**Data shown:**
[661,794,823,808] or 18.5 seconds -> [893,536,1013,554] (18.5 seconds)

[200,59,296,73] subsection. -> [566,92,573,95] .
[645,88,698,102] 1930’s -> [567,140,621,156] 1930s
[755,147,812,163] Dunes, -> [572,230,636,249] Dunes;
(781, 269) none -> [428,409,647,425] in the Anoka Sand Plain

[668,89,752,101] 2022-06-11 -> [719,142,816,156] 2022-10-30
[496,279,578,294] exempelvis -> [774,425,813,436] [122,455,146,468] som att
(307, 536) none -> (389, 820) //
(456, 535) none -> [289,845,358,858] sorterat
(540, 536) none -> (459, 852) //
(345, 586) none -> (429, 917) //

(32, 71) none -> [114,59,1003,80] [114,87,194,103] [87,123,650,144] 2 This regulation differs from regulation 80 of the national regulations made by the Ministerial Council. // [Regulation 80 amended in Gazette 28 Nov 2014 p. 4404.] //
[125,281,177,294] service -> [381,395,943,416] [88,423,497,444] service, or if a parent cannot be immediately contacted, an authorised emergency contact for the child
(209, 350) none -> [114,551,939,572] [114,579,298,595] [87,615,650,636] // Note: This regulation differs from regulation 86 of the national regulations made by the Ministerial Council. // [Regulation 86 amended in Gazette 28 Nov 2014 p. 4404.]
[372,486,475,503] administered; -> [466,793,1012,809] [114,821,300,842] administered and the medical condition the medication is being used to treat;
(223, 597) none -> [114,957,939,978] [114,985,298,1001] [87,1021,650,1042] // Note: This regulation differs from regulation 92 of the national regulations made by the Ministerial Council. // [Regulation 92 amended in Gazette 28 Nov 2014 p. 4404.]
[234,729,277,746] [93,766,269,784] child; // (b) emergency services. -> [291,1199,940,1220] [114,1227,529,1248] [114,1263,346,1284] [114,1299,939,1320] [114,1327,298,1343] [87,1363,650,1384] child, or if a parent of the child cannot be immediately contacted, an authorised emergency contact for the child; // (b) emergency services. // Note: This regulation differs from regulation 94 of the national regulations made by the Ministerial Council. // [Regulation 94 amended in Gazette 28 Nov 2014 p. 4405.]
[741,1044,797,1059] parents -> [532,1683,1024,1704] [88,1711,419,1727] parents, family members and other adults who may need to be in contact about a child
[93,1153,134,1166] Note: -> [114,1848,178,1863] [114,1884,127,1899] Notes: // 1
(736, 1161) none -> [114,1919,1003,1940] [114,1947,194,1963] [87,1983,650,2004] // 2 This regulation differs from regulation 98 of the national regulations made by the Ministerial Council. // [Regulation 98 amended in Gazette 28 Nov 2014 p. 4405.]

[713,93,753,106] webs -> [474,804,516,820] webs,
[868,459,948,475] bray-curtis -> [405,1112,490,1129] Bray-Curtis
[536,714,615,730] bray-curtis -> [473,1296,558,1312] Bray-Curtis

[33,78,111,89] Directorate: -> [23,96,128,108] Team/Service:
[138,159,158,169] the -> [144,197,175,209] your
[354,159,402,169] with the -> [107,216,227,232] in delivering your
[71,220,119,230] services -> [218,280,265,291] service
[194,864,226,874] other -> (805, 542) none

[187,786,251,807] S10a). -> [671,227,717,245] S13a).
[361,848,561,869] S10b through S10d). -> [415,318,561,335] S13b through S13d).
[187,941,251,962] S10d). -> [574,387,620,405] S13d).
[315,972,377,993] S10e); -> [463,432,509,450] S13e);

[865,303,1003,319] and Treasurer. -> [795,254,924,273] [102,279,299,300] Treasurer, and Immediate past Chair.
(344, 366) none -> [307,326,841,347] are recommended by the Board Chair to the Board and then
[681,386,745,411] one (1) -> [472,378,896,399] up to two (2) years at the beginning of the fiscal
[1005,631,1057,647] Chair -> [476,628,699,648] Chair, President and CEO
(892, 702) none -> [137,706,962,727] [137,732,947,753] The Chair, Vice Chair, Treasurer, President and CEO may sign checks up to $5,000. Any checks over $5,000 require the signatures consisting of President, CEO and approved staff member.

**What is required:** Locate the word "your" in the data above. Copy every line carrying it.

**Task result:**
[138,159,158,169] the -> [144,197,175,209] your
[354,159,402,169] with the -> [107,216,227,232] in delivering your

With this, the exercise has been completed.